AIM OF THE EXERCISE: Rewrite every one of the records below, replacing "categories" with "groups" and keeping everything else the same. Leave the pictures out of your answer.

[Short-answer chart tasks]
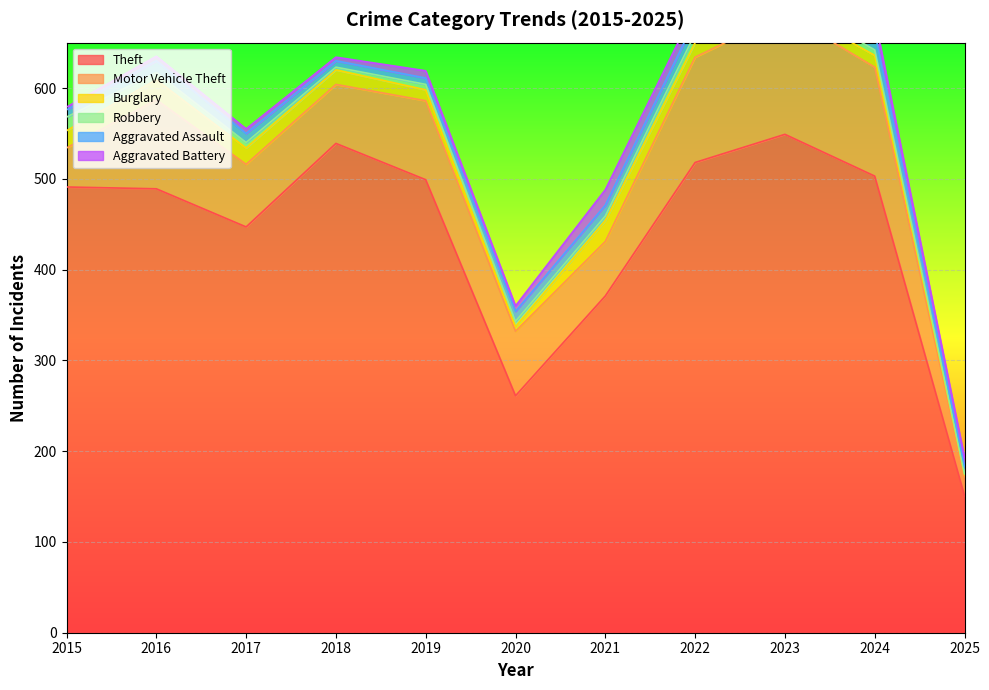

The value of Motor Vehicle Theft at 2025 is 37. True or false?

False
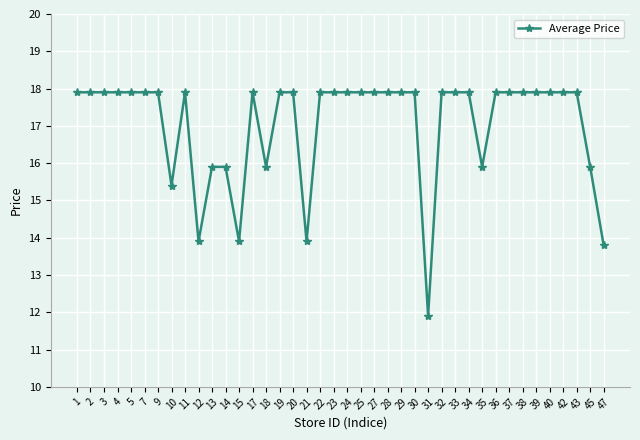

Count the number of categories in the chart.

40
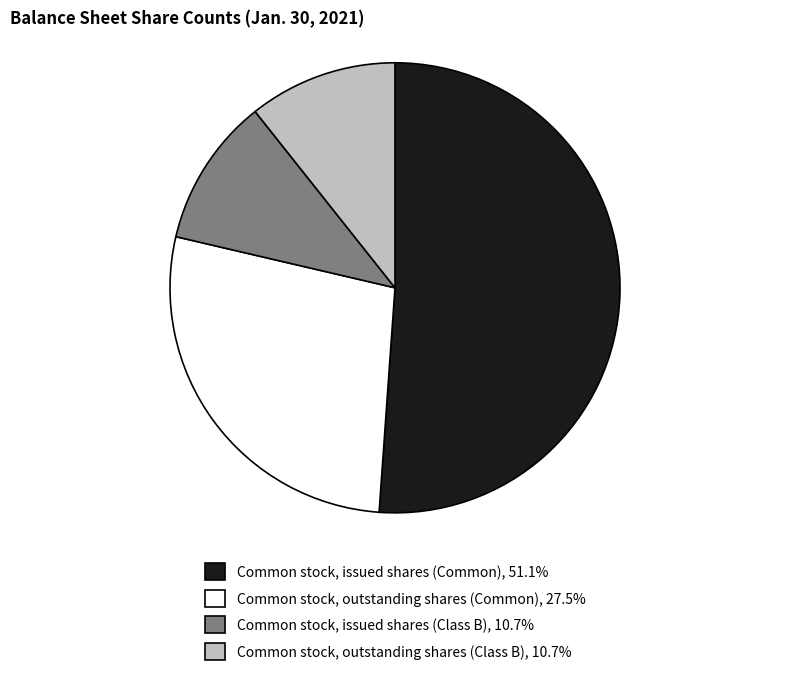

Between Common stock, issued shares (Common) and Common stock, outstanding shares (Class B), which is larger?

Common stock, issued shares (Common)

SOLUTION BELOW:
The value of Motor Vehicle Theft at 2025 is 37. True or false?

False

Count the number of groups in the chart.

40

Between Common stock, issued shares (Common) and Common stock, outstanding shares (Class B), which is larger?

Common stock, issued shares (Common)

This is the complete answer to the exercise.